Tasks and exercises.
**1)** Answer these questions about the configuration notes, one answer per line and marked like the questions:
(a) Which values are listed for $orgCat?
(b) What value does $host take in $db.mgcTables.$host?
(c) What happens if $db.upstreamGeneTbl is not specified?
**2)** Copy the configuration notes from "The following values" up to and including "the upstream MAF.", switching every "MGC tables" to "annotation tables".

Text.
++++

The following values are recongized in the name:
- $srcDb - genbank, refseq
- $cdnaType - mrna, est
- $orgCat - native, xeno
$db.mgcTables.$host - indicates which MGC tables to create when loading database on $host. Values are no, all, or full. $host is the value returned by uname -n.
$db.mgcTables.default - indicates which MGC tables to create when there is no host-specific setting.
$db.upstreamGeneTbl - If specified, use this table to create upstream FASTA files. It is an error if the table doesn't exist. If not specified, don't create upstream FASTAs.
$db.upstreamMaf - If specified, create update MAFs using these MAF tables and organism lists, and the genes in $db.upstreamGeneTbl. The value should be white-space separated pairs of table name and fully qualified path to file with order list of organisms to include in the upstream MAF.
$db.ccds.ncbiBuild - includes NCBI build number (e.g. 36.3) for CCDS table building. Specifying this enabled auto-update of ccdsGene and related tables.

++++

Information given.
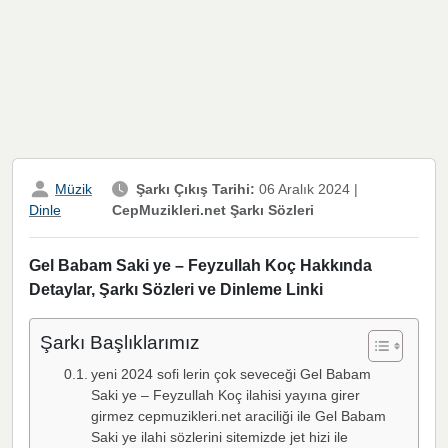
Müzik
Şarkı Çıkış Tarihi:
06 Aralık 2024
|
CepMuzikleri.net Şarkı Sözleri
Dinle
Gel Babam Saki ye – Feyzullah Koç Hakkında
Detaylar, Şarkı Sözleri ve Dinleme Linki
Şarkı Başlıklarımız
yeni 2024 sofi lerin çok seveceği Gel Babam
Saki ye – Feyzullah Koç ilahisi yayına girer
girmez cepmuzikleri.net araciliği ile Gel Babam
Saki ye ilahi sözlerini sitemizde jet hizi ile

++++

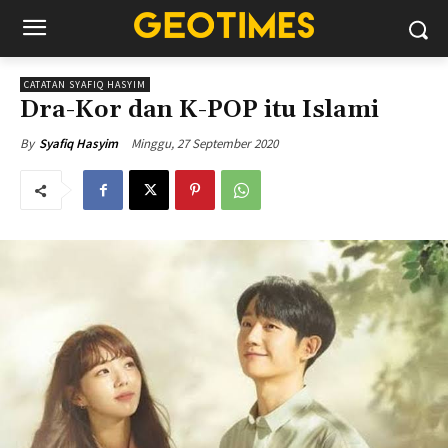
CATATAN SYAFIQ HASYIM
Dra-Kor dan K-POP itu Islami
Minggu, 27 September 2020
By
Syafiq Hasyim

++++

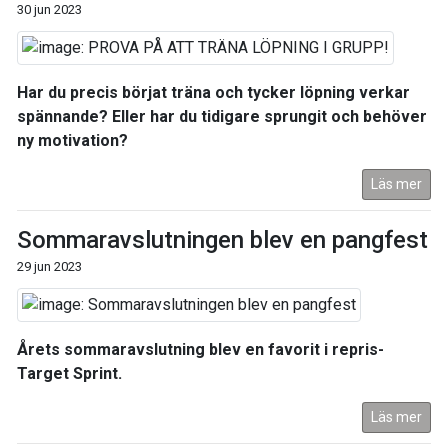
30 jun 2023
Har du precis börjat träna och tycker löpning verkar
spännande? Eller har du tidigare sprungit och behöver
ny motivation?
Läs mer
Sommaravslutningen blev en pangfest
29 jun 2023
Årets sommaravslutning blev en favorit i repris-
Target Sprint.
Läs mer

++++

Outputs in order.
**1)**
(a) native, xeno
(b) The value returned by uname -n.
(c) Upstream FASTAs are not created.

**2)**
The following values are recongized in the name:
- $srcDb - genbank, refseq
- $cdnaType - mrna, est
- $orgCat - native, xeno
$db.mgcTables.$host - indicates which annotation tables to create when loading database on $host. Values are no, all, or full. $host is the value returned by uname -n.
$db.mgcTables.default - indicates which annotation tables to create when there is no host-specific setting.
$db.upstreamGeneTbl - If specified, use this table to create upstream FASTA files. It is an error if the table doesn't exist. If not specified, don't create upstream FASTAs.
$db.upstreamMaf - If specified, create update MAFs using these MAF tables and organism lists, and the genes in $db.upstreamGeneTbl. The value should be white-space separated pairs of table name and fully qualified path to file with order list of organisms to include in the upstream MAF.